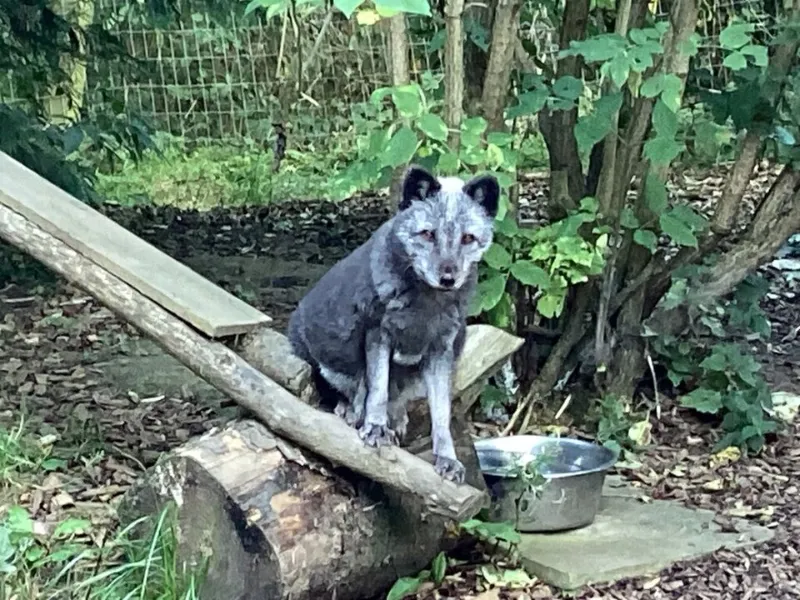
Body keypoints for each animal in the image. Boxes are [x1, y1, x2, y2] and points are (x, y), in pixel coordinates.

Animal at [287, 165, 499, 483]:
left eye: (467, 238)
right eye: (428, 234)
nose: (448, 278)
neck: (424, 309)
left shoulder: (441, 351)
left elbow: (441, 414)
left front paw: (447, 458)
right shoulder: (378, 335)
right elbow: (377, 390)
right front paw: (375, 427)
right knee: (345, 389)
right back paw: (351, 410)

┄┄┄┄┄┄┄┄┄┄

EXERCISE DIRECTIONS:
Of the lines above, show those in which "left" appears.

ANSWER SPACE:
left eye: (467, 238)
left shoulder: (441, 351)
left elbow: (441, 414)
left front paw: (447, 458)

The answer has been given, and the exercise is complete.